The determinants of a country''s stage of economic development are usually seen in terms of their endowments of factors (physical and human resources), their technologies and their institutional structures. While international differences in these factors are clearly important, Puga and Venables explore a radically different view of economic development and underdevelopment, based on the idea that economic activity may tend to agglomerate spatially. In this case, it is possible that countries with similar or even identical underlying characteristics may nevertheless have very different economic structures and income levels.

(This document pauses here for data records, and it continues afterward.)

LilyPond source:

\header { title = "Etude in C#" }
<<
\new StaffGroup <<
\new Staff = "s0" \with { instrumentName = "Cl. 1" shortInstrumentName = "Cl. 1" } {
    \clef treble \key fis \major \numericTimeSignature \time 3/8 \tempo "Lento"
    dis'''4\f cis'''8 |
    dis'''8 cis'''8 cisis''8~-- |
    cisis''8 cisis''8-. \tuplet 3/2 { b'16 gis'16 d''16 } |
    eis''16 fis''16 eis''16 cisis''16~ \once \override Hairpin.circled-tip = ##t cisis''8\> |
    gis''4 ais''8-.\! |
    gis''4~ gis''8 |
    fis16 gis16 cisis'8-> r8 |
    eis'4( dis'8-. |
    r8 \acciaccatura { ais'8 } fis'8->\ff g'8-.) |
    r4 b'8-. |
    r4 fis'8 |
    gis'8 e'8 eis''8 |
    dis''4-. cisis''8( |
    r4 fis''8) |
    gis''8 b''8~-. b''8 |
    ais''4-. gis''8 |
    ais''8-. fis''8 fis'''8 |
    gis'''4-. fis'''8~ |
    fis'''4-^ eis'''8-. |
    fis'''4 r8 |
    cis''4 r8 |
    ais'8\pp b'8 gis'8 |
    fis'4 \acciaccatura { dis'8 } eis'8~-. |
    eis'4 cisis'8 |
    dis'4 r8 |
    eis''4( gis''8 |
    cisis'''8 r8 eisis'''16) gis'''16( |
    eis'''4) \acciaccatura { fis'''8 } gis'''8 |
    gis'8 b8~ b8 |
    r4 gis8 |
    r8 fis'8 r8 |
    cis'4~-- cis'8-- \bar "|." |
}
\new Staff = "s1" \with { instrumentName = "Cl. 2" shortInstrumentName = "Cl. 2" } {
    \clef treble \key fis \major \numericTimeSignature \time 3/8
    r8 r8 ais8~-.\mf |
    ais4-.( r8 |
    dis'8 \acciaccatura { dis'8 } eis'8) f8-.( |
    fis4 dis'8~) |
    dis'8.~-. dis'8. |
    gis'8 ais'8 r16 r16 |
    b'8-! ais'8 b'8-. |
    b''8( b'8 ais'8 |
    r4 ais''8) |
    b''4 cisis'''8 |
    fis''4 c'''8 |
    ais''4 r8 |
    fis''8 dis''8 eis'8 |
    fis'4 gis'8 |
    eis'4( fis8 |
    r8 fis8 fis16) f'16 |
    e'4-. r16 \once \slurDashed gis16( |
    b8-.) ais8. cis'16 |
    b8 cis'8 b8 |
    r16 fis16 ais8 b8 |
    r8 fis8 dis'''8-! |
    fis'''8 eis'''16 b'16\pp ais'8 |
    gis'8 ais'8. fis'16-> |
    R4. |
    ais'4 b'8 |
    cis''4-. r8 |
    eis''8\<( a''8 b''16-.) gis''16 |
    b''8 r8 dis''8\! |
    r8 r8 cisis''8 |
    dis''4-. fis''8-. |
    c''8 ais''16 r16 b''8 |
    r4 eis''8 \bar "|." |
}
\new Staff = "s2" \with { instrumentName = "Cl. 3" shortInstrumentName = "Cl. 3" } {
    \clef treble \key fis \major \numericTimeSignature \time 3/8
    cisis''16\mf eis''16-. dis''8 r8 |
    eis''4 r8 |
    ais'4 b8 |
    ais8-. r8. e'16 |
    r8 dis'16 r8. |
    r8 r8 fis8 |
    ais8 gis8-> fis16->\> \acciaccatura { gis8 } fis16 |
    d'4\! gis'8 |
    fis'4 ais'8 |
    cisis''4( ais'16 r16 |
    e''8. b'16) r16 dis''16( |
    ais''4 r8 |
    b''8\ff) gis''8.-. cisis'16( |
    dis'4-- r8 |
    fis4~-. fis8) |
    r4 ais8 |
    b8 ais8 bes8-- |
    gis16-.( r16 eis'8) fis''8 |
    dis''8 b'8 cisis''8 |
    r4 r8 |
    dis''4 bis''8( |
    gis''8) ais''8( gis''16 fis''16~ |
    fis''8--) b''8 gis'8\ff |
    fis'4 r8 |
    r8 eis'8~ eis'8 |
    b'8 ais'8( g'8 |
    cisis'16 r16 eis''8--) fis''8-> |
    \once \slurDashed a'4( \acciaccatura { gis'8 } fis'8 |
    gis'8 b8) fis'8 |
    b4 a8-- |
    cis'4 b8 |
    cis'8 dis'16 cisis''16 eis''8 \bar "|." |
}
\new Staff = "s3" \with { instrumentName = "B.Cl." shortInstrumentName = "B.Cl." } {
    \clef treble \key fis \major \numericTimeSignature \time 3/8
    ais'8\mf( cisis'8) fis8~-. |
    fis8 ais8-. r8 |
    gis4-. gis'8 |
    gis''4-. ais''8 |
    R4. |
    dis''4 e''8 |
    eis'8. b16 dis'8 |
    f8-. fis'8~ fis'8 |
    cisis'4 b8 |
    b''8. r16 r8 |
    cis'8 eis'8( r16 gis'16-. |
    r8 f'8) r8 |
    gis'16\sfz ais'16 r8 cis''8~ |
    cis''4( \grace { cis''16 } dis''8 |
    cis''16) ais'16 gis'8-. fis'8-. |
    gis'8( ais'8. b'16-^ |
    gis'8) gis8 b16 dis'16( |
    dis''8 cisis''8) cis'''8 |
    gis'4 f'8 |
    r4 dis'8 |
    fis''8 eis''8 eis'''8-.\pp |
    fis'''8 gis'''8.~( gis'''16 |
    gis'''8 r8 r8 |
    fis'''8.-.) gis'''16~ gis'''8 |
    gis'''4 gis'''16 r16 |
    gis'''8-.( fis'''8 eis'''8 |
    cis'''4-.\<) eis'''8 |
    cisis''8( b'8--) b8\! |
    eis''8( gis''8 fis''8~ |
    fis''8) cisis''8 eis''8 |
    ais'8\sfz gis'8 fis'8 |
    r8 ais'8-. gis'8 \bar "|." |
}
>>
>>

This observation is not new, and has been formalised in recent work in economic geography. The goal of these researchers'' work is to draw out more fully the implications of this approach for the process of economic development:

  • What forces are conducive to agglomeration, and what to the spread of industry from country to country?
  • If industrialisation does spread, what form does development take?
  • What is the role of policy, particularly trade policy, in promoting industrialisation?
  • Agglomeration of manufacturing sectors may result from linkages between industrial firms, and this creates substantial real income differences between countries. Yet firms do not move to low wage economies because in doing so they would forego the benefits of proximity to suppliers of intermediate goods and to their industrial customers.

These researchers focus on two forces that can lead to economic development. The first is to suppose that in the world as a whole, the manufacturing sector is growing relatively faster than other tradable sectors. Economies where industry is agglomerated will experience increasing demand for labour, opening up a larger and larger wage gap between countries.

At some point, this wage gap becomes unsustainable, and industry starts to spill over to low wage economies. However, this will not lead to steady development of all low wage economies, but instead to rapid industrialisation of countries in turn.

According to this view, economic development does not take the form of smooth growth by developing countries converging on the developed countries. Instead, there is a rich group of countries and a poor group. Development takes the form of countries being drawn in turn out of the poor group, and taken through a process of rapid development into the rich group. This is an insightful way to think about the spread of industry in a number of contexts, for example, from Japan to its East Asian neighbours.

The second issue is the role of developing country trade policy in promoting or hindering industrialisation. Puga and Venables show that unilateral trade policy can be used to attract industry by import substitution. More surprisingly, unilateral trade liberalisation can also be successful in attracting industry, as lower cost intermediate goods remove a barrier to industrial development.

Comparison of import substitution and trade liberalisation indicates that trade liberalisation yields higher welfare. The researchers analyse this in an aggregate model and then in a multi-industry variant of the model, calibrated to South Korean input-output and demand data. They use the calibration to show the different sectoral impact of trade liberalisation and import substitution, and to confirm the difference in welfare generated by the two policies.

''Agglomeration and Economic Development: Import Substitution versus Trade Liberalisation'' by Diego Puga and Tony Venables is published in the April 1999 issue of the Economic Journal. Puga is at the University of Toronto; Venables at the London School of Economics.